The plot serves something of a subordinate function to this spirit-capturing mechanism of the album. Instead, the narrative plays out like an expanded but still abstract live music video, with characters acting out songs not necessarily meant to be acted out, and seemingly everybody looking like Billie Joe. These three central characters — Johnny, Will and Tunny — set out to ditch the ‘burbs for the adventure of the city, and perhaps come of age, or whatever it is youngsters do. But before they can even hit the great wide open road, Will’s girlfriend is pregnant, and his teenage ambitions are all but squashed. And before you can say “and then there were two,” Tunny quickly learns he’s not much for free-spirited gallivanting, and enlists in the army.
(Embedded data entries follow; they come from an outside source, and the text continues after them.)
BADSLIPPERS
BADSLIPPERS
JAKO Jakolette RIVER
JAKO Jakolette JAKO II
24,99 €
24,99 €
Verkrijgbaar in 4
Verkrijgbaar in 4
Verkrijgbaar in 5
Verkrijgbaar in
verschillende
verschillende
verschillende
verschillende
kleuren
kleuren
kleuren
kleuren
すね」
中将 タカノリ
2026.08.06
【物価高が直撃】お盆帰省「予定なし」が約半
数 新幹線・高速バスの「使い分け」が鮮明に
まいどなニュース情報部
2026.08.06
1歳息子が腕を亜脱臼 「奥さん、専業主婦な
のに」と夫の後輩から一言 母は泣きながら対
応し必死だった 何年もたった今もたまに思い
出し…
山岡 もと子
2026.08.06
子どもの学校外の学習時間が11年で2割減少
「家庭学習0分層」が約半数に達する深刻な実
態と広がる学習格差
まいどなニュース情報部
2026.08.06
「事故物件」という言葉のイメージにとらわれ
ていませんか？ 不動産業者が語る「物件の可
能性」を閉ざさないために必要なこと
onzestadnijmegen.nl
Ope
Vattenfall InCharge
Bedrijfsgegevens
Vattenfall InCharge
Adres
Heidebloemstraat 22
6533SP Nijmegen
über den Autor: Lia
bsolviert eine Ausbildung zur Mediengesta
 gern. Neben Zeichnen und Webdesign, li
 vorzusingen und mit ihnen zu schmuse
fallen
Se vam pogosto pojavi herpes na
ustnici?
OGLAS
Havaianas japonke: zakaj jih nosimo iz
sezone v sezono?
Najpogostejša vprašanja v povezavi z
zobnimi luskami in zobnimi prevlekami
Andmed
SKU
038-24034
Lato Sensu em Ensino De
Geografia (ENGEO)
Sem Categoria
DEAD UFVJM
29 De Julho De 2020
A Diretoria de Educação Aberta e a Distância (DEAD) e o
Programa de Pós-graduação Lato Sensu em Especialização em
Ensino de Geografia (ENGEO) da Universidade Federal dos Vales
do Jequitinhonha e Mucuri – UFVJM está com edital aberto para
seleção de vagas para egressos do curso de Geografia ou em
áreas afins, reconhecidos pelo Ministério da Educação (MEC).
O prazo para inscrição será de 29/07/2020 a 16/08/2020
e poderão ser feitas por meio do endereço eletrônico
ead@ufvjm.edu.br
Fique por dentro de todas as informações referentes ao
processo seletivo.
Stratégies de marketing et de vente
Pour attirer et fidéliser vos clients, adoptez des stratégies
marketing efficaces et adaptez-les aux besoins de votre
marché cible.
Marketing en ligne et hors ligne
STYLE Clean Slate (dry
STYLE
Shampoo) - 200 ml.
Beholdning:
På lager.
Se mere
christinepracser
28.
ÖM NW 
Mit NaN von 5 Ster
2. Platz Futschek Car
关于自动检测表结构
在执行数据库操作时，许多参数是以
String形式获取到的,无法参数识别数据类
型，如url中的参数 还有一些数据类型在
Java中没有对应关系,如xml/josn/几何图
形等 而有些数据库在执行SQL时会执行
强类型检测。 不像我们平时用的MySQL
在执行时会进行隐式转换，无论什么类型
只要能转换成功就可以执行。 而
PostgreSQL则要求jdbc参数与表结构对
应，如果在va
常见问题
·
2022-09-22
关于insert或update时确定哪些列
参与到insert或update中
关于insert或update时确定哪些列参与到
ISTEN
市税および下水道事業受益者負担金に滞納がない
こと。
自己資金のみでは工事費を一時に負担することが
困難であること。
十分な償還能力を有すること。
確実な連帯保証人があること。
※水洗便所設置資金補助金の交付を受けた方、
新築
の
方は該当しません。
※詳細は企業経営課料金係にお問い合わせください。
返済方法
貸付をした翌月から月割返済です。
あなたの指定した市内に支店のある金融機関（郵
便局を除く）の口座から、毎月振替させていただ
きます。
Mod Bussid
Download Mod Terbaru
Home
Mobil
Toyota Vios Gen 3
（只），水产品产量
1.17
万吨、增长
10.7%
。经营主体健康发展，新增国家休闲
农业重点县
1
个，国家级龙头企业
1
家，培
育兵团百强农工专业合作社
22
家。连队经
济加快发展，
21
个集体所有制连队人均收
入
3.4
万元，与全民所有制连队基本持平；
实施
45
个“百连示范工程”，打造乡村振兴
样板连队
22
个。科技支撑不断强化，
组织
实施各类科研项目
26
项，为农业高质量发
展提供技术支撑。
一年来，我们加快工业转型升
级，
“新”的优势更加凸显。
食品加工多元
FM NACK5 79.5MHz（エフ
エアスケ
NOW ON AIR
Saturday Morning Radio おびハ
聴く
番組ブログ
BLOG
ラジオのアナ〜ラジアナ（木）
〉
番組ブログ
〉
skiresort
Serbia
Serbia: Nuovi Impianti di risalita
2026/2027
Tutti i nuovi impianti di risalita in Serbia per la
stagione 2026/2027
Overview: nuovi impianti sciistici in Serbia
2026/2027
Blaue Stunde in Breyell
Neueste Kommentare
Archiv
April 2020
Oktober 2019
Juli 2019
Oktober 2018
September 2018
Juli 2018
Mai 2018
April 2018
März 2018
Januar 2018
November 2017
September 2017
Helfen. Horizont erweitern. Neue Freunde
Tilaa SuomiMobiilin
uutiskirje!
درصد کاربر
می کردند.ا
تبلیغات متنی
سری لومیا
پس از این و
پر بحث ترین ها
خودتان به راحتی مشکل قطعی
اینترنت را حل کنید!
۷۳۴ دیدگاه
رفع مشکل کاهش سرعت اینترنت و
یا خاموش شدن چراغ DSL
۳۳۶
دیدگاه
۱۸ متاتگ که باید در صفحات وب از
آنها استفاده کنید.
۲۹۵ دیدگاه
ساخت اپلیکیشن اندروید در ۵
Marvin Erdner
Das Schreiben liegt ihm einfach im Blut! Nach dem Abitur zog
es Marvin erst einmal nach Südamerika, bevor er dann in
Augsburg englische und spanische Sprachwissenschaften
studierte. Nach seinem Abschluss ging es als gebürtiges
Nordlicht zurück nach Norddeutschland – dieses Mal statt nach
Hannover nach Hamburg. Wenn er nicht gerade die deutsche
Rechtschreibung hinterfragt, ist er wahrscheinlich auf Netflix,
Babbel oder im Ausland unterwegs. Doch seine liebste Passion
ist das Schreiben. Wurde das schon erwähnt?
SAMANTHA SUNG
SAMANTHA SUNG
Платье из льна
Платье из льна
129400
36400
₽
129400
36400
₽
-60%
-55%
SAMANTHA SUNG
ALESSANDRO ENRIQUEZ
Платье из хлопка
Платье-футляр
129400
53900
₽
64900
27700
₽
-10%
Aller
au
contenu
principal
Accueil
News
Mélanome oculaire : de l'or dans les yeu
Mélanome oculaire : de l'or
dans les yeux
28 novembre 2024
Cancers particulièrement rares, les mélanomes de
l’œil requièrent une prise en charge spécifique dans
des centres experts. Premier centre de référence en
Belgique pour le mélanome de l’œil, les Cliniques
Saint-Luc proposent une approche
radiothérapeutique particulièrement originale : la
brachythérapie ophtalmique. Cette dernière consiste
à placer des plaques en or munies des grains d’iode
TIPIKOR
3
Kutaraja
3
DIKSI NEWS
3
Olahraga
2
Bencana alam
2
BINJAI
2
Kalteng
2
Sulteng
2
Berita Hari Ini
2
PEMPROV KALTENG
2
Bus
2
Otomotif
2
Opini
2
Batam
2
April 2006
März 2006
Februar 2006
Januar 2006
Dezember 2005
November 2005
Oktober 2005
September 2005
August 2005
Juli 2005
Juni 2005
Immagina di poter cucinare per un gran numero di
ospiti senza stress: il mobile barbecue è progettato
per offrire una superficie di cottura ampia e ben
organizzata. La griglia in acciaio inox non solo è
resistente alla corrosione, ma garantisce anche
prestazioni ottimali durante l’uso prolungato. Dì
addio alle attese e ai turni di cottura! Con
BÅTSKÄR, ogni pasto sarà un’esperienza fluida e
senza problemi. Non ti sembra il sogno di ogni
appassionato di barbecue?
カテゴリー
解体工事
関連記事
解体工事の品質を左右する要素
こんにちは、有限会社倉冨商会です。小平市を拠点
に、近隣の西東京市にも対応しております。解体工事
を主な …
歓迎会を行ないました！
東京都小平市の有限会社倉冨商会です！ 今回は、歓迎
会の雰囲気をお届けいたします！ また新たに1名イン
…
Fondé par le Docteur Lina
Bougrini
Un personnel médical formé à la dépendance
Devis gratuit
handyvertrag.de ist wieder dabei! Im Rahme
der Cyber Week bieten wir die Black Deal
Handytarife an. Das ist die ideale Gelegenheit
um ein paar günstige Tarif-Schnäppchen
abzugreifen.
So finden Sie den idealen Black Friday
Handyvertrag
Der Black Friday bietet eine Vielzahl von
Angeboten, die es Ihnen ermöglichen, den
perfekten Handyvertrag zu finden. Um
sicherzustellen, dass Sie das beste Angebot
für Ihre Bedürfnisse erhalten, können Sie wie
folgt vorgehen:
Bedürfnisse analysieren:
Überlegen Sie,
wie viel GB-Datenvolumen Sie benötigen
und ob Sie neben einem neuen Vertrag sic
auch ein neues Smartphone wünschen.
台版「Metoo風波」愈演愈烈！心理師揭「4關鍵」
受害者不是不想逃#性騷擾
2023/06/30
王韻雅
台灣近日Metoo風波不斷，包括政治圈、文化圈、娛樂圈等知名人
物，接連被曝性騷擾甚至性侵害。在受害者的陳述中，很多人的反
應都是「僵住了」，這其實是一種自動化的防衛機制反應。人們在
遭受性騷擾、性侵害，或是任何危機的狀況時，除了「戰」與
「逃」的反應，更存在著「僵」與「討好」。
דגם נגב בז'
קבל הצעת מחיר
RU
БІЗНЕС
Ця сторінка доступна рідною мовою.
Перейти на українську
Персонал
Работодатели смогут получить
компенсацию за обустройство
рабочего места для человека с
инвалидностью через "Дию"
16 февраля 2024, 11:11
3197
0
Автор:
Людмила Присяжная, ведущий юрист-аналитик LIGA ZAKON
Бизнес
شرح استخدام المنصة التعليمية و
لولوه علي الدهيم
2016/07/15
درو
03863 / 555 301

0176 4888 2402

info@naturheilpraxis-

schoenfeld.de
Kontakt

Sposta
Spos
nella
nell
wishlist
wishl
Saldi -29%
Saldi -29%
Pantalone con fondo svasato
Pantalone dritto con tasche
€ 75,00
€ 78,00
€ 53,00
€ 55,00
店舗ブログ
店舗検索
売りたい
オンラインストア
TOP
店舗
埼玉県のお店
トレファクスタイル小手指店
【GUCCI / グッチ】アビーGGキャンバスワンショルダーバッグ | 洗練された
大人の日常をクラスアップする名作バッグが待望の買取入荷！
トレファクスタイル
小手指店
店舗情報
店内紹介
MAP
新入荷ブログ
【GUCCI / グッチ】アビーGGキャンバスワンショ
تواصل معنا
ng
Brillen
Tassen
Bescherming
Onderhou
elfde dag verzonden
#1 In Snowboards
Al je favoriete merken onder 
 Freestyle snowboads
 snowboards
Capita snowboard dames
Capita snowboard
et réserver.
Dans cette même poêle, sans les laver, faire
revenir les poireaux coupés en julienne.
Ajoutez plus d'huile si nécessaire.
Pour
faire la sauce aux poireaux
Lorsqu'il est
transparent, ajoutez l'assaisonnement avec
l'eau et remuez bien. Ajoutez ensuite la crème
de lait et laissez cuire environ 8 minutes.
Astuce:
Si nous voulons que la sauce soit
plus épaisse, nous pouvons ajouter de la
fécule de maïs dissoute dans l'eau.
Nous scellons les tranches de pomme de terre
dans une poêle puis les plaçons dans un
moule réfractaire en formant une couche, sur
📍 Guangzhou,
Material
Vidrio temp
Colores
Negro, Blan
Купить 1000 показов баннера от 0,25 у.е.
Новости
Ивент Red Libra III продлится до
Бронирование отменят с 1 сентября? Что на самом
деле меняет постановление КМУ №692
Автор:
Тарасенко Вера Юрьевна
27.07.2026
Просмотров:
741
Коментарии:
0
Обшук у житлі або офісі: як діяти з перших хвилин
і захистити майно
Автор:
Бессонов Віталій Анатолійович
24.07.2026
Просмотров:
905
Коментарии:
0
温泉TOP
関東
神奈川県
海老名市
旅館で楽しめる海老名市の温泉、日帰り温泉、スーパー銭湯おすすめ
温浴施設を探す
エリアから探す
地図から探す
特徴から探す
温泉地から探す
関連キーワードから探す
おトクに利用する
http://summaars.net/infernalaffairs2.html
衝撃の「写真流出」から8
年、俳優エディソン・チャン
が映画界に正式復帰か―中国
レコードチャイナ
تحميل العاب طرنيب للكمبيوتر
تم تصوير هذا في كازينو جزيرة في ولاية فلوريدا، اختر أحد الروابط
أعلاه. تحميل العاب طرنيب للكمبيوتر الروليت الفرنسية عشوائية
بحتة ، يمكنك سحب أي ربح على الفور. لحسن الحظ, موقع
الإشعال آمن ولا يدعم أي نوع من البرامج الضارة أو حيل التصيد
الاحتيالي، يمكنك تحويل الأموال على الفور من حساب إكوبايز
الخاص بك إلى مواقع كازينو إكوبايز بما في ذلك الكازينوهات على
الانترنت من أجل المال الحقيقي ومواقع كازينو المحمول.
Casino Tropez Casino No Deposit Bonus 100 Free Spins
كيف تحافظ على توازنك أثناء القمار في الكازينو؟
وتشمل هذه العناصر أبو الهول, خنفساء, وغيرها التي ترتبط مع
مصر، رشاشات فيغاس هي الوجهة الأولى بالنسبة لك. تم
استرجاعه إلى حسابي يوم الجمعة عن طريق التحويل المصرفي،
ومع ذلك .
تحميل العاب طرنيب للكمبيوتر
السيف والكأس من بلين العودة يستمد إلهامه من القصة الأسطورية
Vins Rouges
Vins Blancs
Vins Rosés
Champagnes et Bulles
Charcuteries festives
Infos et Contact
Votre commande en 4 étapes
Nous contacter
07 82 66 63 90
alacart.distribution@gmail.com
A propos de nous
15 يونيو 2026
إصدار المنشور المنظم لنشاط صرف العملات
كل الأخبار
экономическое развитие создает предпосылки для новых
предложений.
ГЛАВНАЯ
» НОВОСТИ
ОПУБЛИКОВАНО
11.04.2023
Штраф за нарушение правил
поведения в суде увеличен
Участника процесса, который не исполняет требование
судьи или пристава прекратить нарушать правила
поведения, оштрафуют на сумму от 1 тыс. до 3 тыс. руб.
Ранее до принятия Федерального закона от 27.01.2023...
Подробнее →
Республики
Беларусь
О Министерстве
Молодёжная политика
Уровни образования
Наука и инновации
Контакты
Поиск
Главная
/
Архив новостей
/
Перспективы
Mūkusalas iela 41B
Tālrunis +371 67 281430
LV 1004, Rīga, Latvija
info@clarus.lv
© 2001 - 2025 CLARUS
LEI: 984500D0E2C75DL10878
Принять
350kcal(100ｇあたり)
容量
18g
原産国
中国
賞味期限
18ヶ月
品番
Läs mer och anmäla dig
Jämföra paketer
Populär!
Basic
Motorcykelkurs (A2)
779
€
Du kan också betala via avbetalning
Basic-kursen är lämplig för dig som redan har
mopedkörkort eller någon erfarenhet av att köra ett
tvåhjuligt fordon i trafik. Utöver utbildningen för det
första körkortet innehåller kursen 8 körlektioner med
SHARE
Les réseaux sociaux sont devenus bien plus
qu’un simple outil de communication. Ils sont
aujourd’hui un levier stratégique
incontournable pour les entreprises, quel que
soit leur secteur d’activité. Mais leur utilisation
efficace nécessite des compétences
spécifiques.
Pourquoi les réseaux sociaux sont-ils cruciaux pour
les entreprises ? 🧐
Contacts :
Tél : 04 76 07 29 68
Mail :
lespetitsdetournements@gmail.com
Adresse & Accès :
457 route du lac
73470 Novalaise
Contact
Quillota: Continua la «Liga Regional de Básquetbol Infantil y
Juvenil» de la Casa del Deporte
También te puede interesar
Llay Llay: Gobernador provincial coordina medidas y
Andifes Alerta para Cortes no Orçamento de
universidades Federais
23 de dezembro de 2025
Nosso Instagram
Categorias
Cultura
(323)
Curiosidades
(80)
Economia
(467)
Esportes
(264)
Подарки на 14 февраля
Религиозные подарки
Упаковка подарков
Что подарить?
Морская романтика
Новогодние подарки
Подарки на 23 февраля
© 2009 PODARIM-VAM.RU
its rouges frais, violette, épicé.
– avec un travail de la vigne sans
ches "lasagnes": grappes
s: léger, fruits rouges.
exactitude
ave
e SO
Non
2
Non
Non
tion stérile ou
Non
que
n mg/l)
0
So Johnny goes it alone, exercising his own special kind of idiocy at various points along the way. His life devolves into something out of a Breaking Bad episode, and it is indeed hard to shake the feeling that we’ve seen his junkie story more than a few times.
The lack of dialogue is a bit problematic, as we’re mostly left to connect with these characters via song and dance. And while the actors deliver a thoroughly expressive performance across the board, character development seems a bit stunted.
Fans of Green Day and the album will find plenty to like, though. This is what you want to have happen to your favorite albums — for them to be realized in a format that expands your understanding of the themes, stories and messages. The idea of an American Idiot is impossibly vague — are we talking about the media, the government, or anyone under the influence of either? But this rock musical gives specific life to the idea, and the idea that there’s more to Generation Punk Lite than Hot Topic posturing.